§ **TASK**: Rewrite the passage of the thread on verified package metadata, starting at "Following on to" and ending at "good starting point.", with "mockup" changed to "prototype".

— Start QUOTED TEXT —

For reproducible-build-compliant packages the situation improves further: any third party can confirm not only that the source origin and package destination are in concordance, but also whether the published artifact from the destination is bit-for-bit genuine by comparing it a build-from scratch of the corresponding raw origin source materials. This can be verified on both a historic and ongoing basis.

So that's two orthogonal identity validation mechanisms:

These don't prevent an attacker copying the source in entirety and creating a duplicate under a different name with an internally-consistent reference graph. Given widespread free communication I think it's reasonable to expect that enough of the package consumer population will be (or become) aware of and gravitate towards the authentic package to solve that problem.

di commented 6 months ago

Following on to my previous comment, here's a mockup of what I'm imagining to separate the metadata we can verify today (source repository, maintainer email, GitHub statistics, Owner/Maintainers) from the unverifiable metadata:

image

Over time we can move things from below the fold to above it, but this should be a big improvement as-is for now.

I pushed the diff for the mockup here, there's some hacky stuff in there just to get the mockup to look good, but it could be a good starting point.

javanlacerda commented 5 months ago

I'm starting working on this for creating the verified session and adding "Owner"/"Maintainers" on that :)

ewjoachim commented 5 months ago

I wonder if it makes more sense to have verified details and then unverified details or to have each category with a verfified sub-section and a non-verified sub-section. It feels weird to break the project links apart from one another. When your eyes have reached the place where the repository is, it's not very clear that if the documentation isn't there, you have to look a some place else entirely to find a different link section that might contain the link to the docs.

— End QUOTED TEXT —
— Start DATA SHOWN —

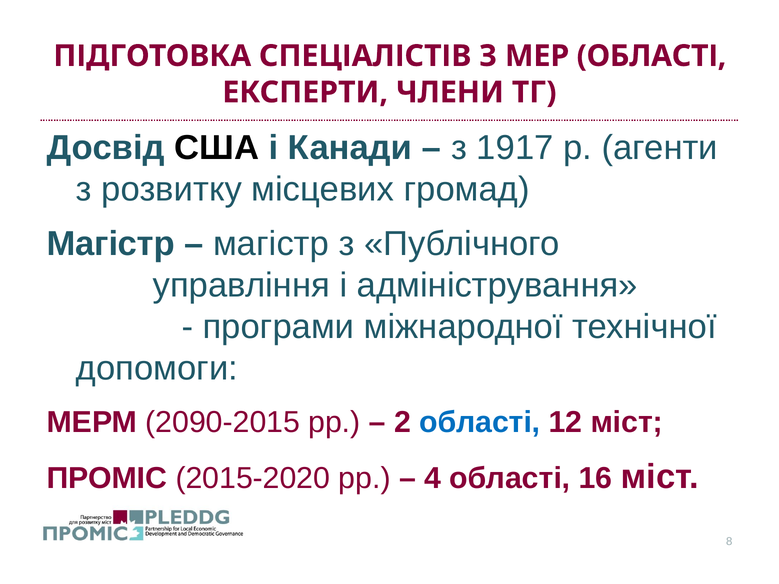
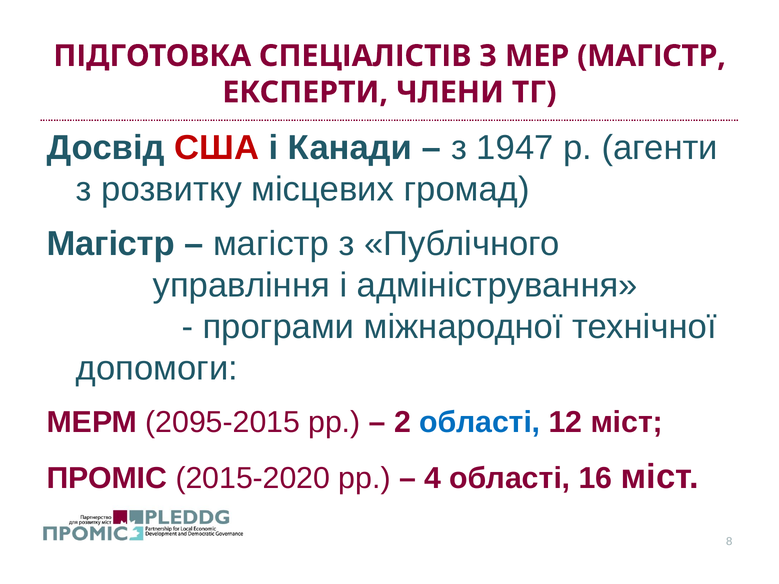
МЕР ОБЛАСТІ: ОБЛАСТІ -> МАГІСТР
США colour: black -> red
1917: 1917 -> 1947
2090-2015: 2090-2015 -> 2095-2015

— End DATA SHOWN —

§ **THE COMPLETED TASK**:
Following on to my previous comment, here's a prototype of what I'm imagining to separate the metadata we can verify today (source repository, maintainer email, GitHub statistics, Owner/Maintainers) from the unverifiable metadata:

image

Over time we can move things from below the fold to above it, but this should be a big improvement as-is for now.

I pushed the diff for the prototype here, there's some hacky stuff in there just to get the prototype to look good, but it could be a good starting point.